Palko: Visual supports can be pictures, it can be line drawings or it can be an object and it's used to help teach. We all use them every day to help us to bring understanding to what's happening. So we are looking at where the students level is and embedding them into the classroom so that they can better understand what's being expected of them throughout the day. And when we talk about structuring a classroom sometimes we have physical boundaries, so we have specific areas just like you would do within your house. You know you have your kitchen where you prepare food and you eat. There are certain areas of the classroom where you're going to do computer work or where you're going to do large group or where you're going to do small group or small group instruction. So it's helping those individuals with autism understanding what's being expected of them and asked of them throughout the day.
Since her son came to Spring Run, Joakima Fisher says he’s doing well.
Fisher: You can tell he loves say here. You can tell when he's excited about coming to school. I don't even hardly get any phone calls. I know school is not about babysitting but they're doing something right. You know because they are really taking care of your child they are really educating your child here. So it shows you there is a promise that your child is going to excel. They're going to succeed. Every child is different whether they are on the spectrum or not on the spectrum. You know I can hear a lot of similarities but then all children have individual you know differences about themselves.

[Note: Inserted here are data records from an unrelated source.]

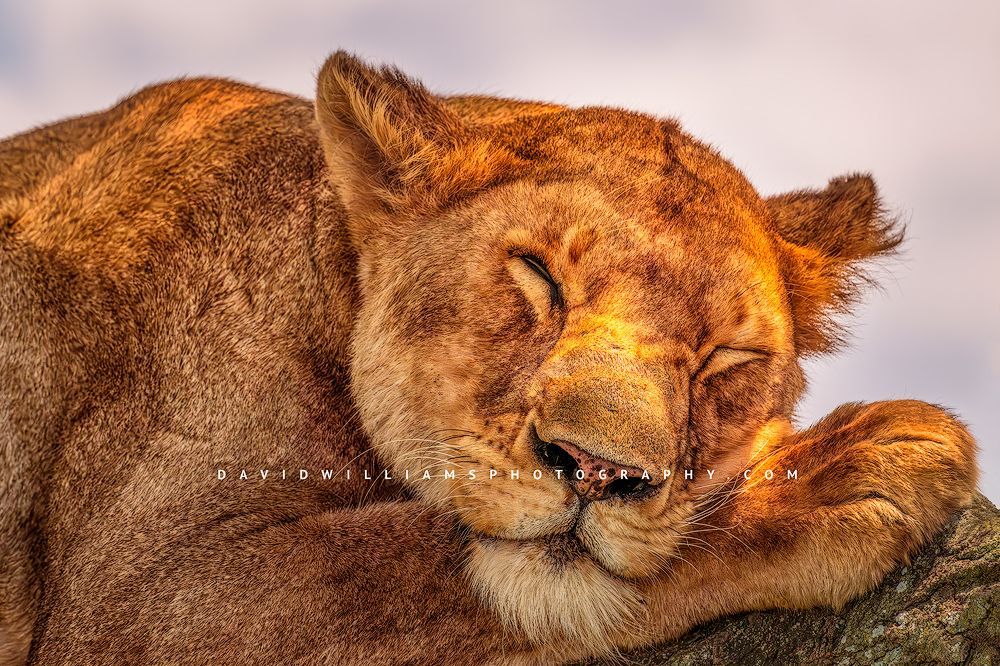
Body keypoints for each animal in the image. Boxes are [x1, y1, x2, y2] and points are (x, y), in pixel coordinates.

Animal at [0, 51, 978, 665]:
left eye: (725, 356)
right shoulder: (144, 594)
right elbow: (398, 564)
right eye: (539, 276)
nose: (597, 469)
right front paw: (838, 469)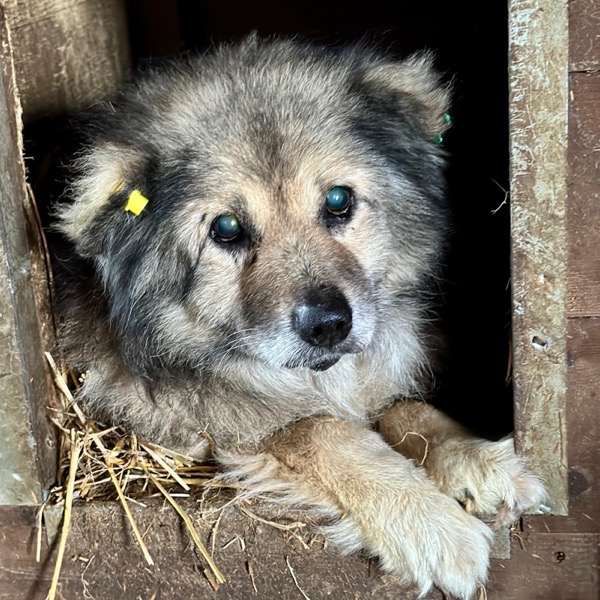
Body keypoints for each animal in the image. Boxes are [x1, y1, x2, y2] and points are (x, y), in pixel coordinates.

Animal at [54, 35, 546, 598]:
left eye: (337, 200)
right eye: (226, 228)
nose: (328, 325)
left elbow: (407, 410)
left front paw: (476, 458)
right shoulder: (212, 426)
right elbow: (319, 430)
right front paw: (431, 521)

Jamie Sasser says her son continues to have some behavior issues, but he’s talking more and applying what he’s learning at school when he gets back home.
Sasser: He's asking us for help. We can get him to work with us like we'll go, oK can you get this out the fridge, ok shut the door. He likes to eat ice cream and he knows when he's done he has to get up and put his bowl in the sink. And so it's neat to see that they have able to tap into things that we didn't know that he was capable of. And so we're still kind of early on and he still has a ways to go but it's just great to see that he's making progress and he's more than anything to us, it’s he's excited about it and he's happy to be here. He's not fighting every step of the way.

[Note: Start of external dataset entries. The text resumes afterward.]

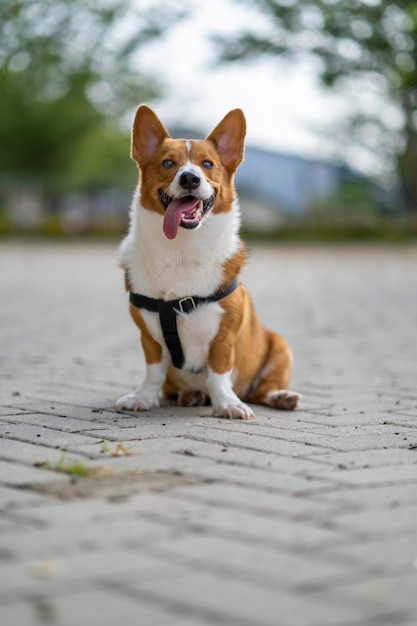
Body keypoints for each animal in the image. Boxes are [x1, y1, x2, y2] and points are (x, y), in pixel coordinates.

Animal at [115, 105, 300, 416]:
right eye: (168, 163)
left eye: (207, 164)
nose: (190, 178)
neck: (182, 250)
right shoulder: (148, 336)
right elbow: (153, 372)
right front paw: (142, 397)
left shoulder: (224, 336)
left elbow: (218, 372)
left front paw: (226, 403)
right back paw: (190, 395)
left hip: (281, 348)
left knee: (261, 390)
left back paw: (279, 397)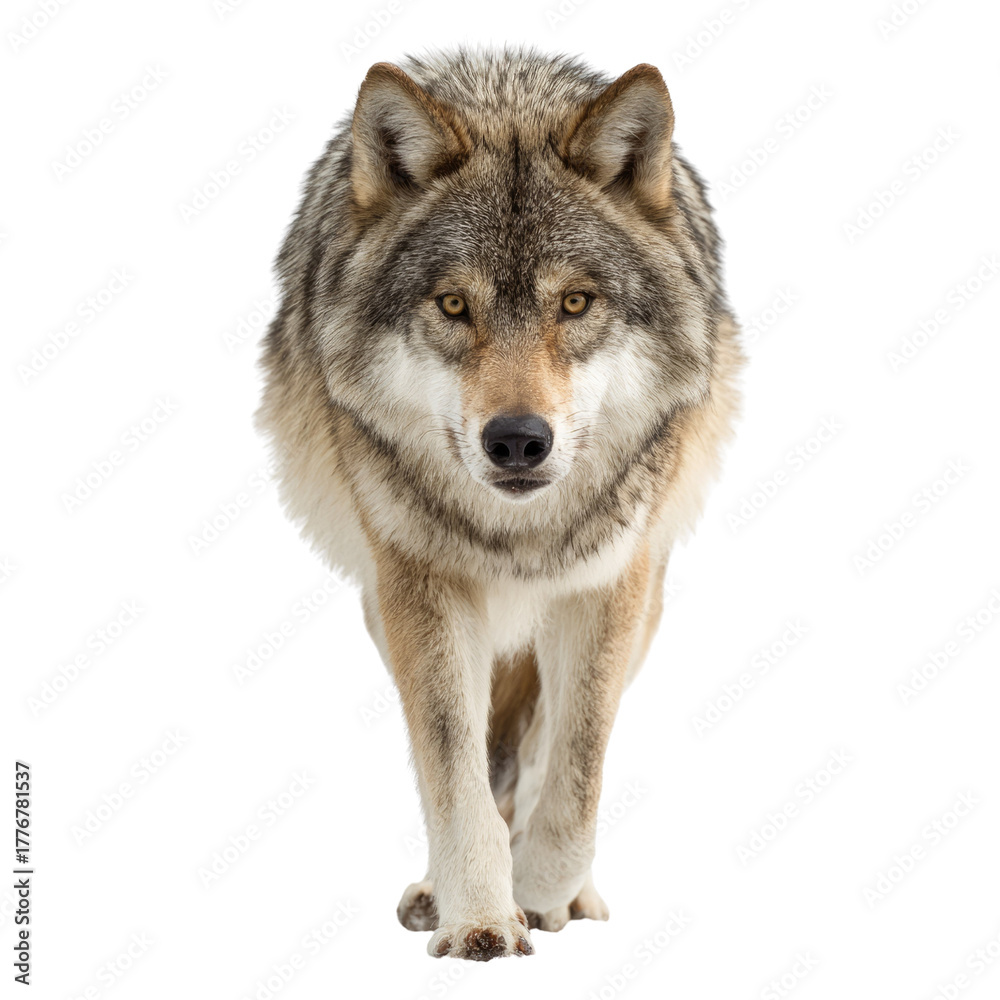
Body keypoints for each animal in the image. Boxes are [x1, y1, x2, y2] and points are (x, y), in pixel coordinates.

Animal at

Kristina Dunaway has seen improvements in her son too.
Dunaway: I have just seen so many big changes. He still can't get too many words out but every now and then you'll hear something that resembles something. So I actually have it on my phone! We were playing with him one day, and I'm videotaping and my mom is like “Raheen, say mommy mommy.” And he finally said “Mama” and I said yes! Finally, that's my first “mom,” I'm taking it. You know it's just it is just wonderful to watch him make so many milestones. I'm just so excited for this program. It's been a godsend, literally.
Spring Run’s Melissa Alcaraz says the program is seeing results because of the additional training from VCU as well as the involvement of parents and school staff.

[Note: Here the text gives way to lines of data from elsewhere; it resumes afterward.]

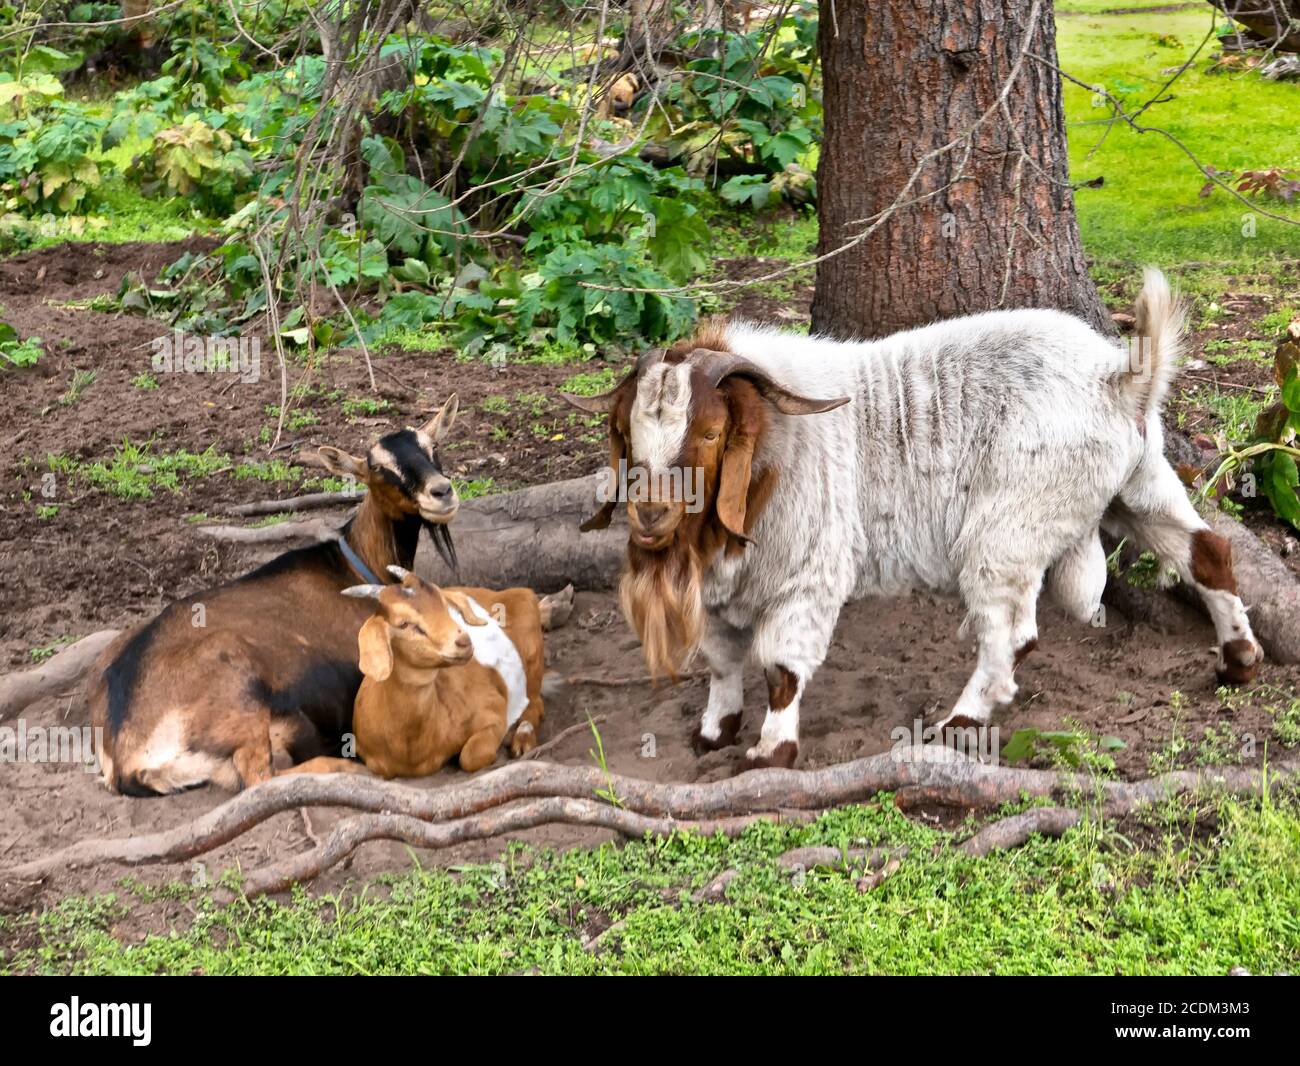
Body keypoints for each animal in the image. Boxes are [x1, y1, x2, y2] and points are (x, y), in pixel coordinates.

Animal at [296, 569, 548, 780]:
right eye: (404, 624)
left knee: (535, 702)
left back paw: (523, 740)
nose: (464, 641)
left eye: (445, 605)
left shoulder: (492, 711)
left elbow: (469, 756)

Alcaraz: I think that that shows in the progress that they're making. It matters to them, they come to school everyday to work, to support them, to benefit them. So I think that the success that we're seeing is because people are truly invested and have hope for the success of our students.
In addition to the intensive training within districts, VCU’s Autism Center for Excellence offers online courses including “Foundations of Autism” and “The Parent Playbook.” Dozens of webcasts go in-depth on issues like inclusion and sensory processing, and short “How To” videos offer practical tips for teachers, including providing reinforcement and establishing routines in the classroom. For Learning Curve, I'm Catherine Komp, WCVE News.